The crackdown on abortion in states like Georgia and Alabama has left women feeling insecure about their ability to end a pregnancy. One sign of that: Sites that provide information on how to self-administer abortion drugs have seen a spike in traffic in recent days.
Medication abortion—a combination of the drugs that can safely end a pregnancy in the first 10 weeks—is generally available only at doctors offices and health clinics. But certain websites offer the medication for purchase online, skirting the stringent FDA regulations on the medication and shipping it directly to buyers’ houses.
Plan C and SASS—two sites that provide information on purchasing and self-administering abortion pills—told The Daily Beast they saw an increase in site traffic over the last week, after Alabama passed a law banning almost all abortions in the state. The law has yet to take effect but its passage made national headlines, leading some people to fear abortion was already illegal in their state.
Amy Merrill, the founder of Plan C, said her site saw an eight-fold increase in traffic the day the ban passed the Senate. Susan Yanow, a spokesperson for SASS (Self-managed Abortion; Safe and Supported) said their website saw a nearly 35 percent spike in traffic over the last week.
But Yanow emphasized that could simply reflect increased curiosity about medication abortion—not necessarily hordes of women rushing to stock up on the drug.
“With these increasing restrictions, people are more interested in all of their options,” Yanow said. “But interested is different than doing it.
Merrill, however, said that her site—which does not sell abortion medication directly—had seen an increase in women writing in to request the drugs. Many of the women were already single mothers, she said, and others were in abusive relationships. She pointed them toward the resources listed on the Plan C site.
“Some of [their stories] are just gut-wrenching,” Merrill said. “I think as these laws pass, people get scared about access and they’re thinking, ‘What are my other choices if my state is going to say abortion is illegal?’”
More than half of all U.S. state legislatures introduced some kind of abortion restriction in the first quarter of 2019, according to the Guttmacher Institute. Four states, including Georgia and Mississippi, passed laws banning the procedure after six weeks gestation. The Alabama legislation—the most extreme of the group—banned virtually all abortions, including in cases of rape and incest.
Yanow said she had also seen an increase in requests for SASS’s in-person medication abortion trainings since the Georgia law passed in March.

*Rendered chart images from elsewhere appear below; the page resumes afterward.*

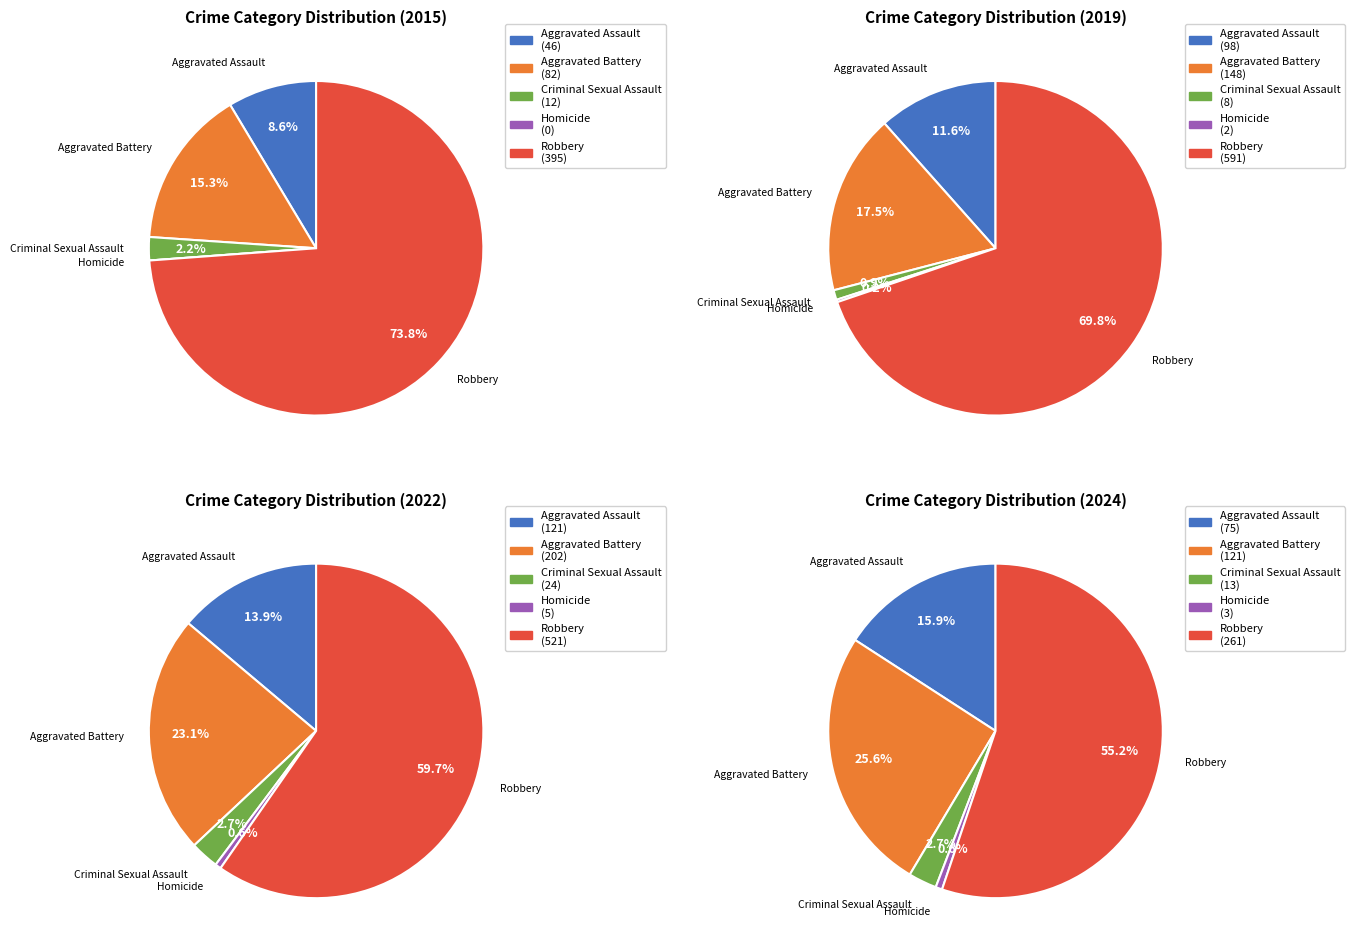

Do Homicide and Criminal Sexual Assault together represent more than half of the pie?

No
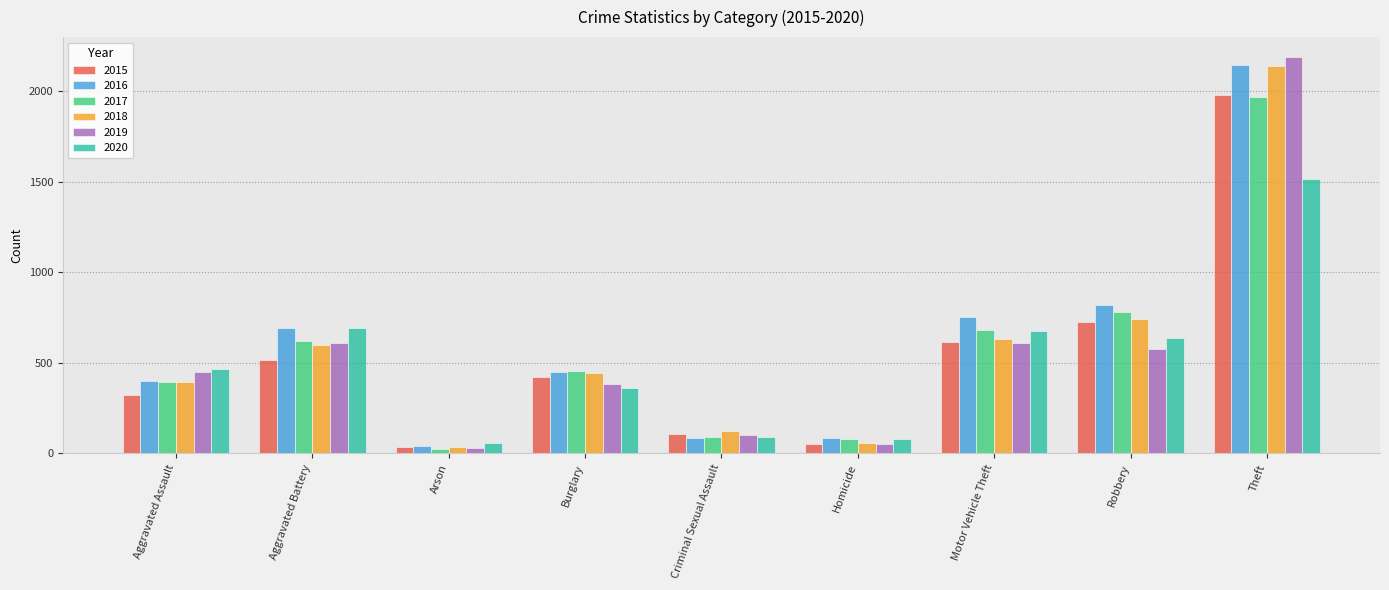

At which label is 2018 closest to 1088?

Robbery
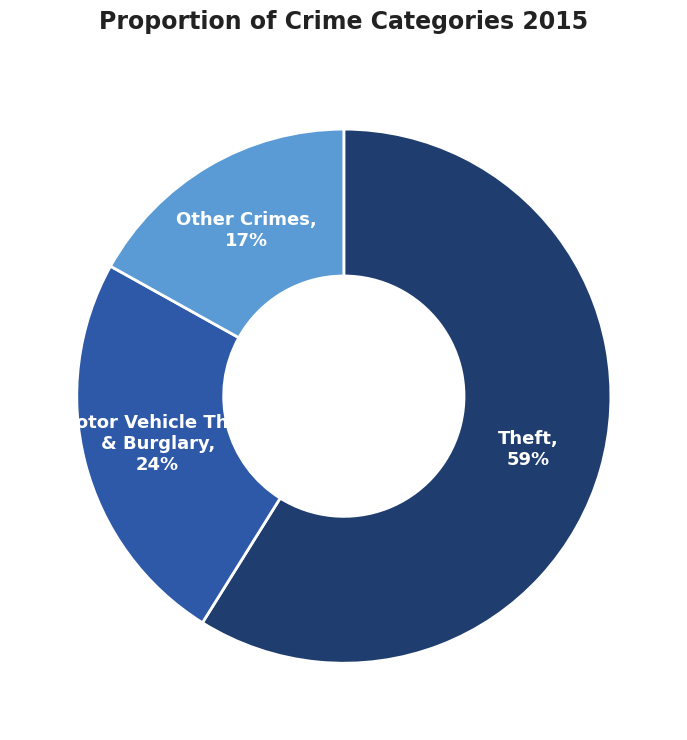

Is there any slice that represents more than half of the pie?

Yes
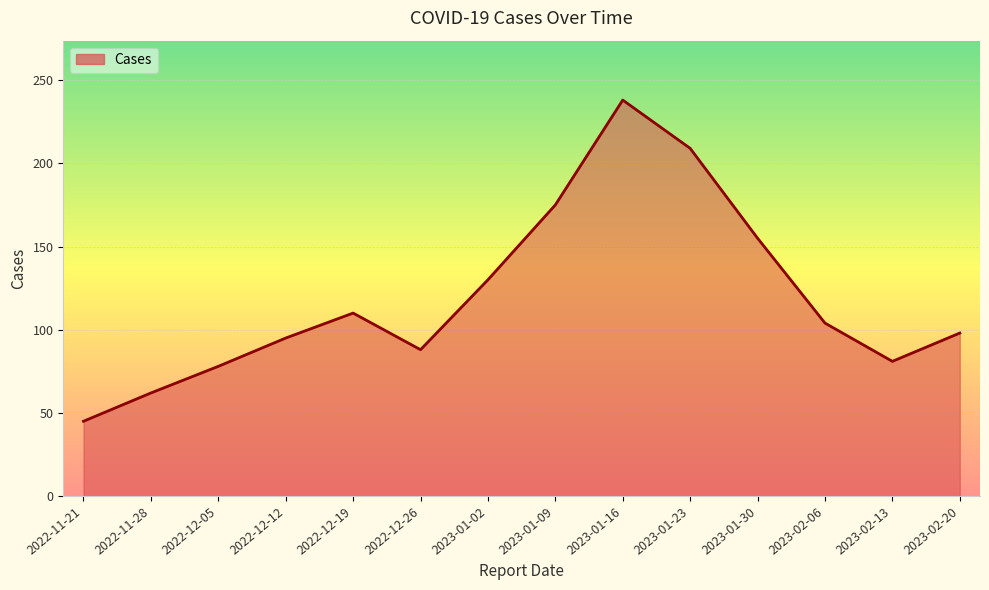

True or false: there are more than 0 points higher than both neighbors.

True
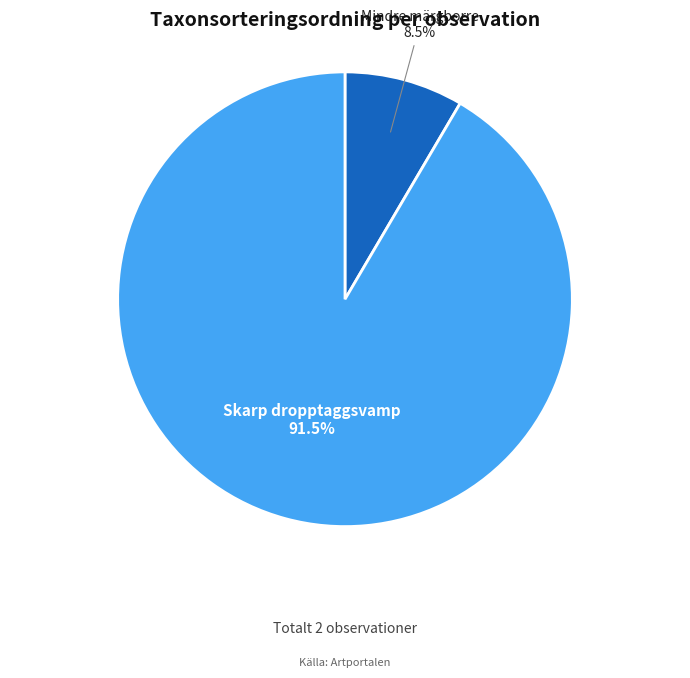

What is the total percentage of Skarp dropptaggsvamp and Mindre märgborre?

100.0%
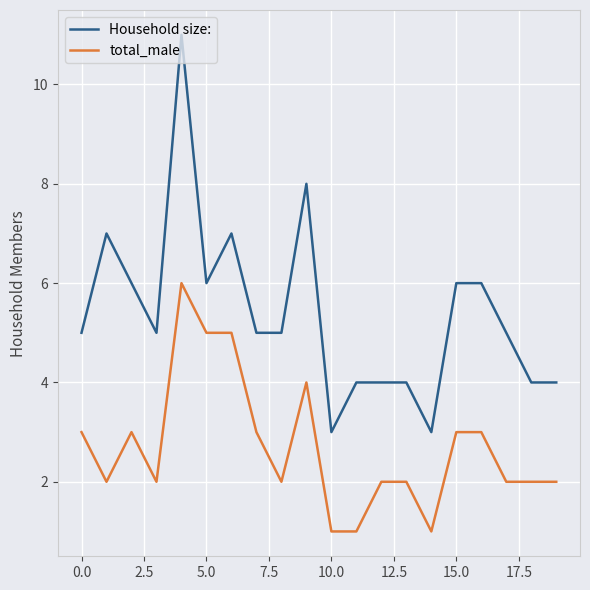

What is the greatest value displayed?

11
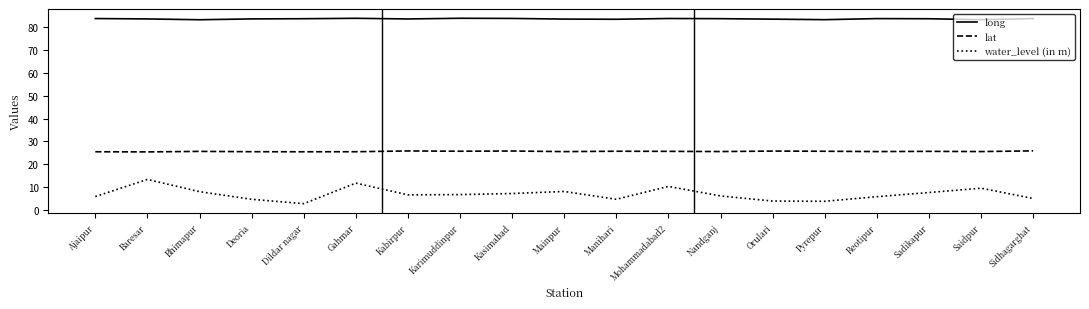

Count the lat values in the range 25 to 26.

19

She estimated her organization has received three to four times the number of requests than usual over the last month.
Yanow’s trainings center on the idea that knowledge is power, and that women should be informed of all options available to them. The three-hour lessons cover the abortion medication protocol, possible side effects, and signs of a complication. They also cover sticky topics like the line between giving information on medication abortion and giving advice, and what to do if you need medical attention.
That’s because medication abortion—while largely physically safe—can be legally risky. A number of state and federal laws make it possible to prosecute women for performing their own abortions, and a small number of women have been arrested for doing do in the past. In most cases, the charges were eventually thrown out.
Rebecca Gomperts, the founder of medication abortion website Aid Access, knows the legal risk well. Six months after the Dutch physician started shipping abortion pills to women in the U.S., she received a letter from the FDA ordering her to cease operations.
Gomperts complied until last week, when her attorney sent a strongly-worded letter to the agency claiming they were violating women’s constitutional right to abortion. The letter was dated March 16—one day after Gov. Kay Ivey signed the Alabama ban into law.
Gomperts told The Daily Beast she had resumed shipping abortion pills to the U.S. because of the inequality and injustice she saw in U.S. abortion access.
“The women I am writing prescriptions for do not have any other alternative,” she said. “The obstacles that women are facing in some of the states are insurmountable.”
These are the people who have the least support, the least protection from their government,” she added. “It raises interesting questions about why that always happens.”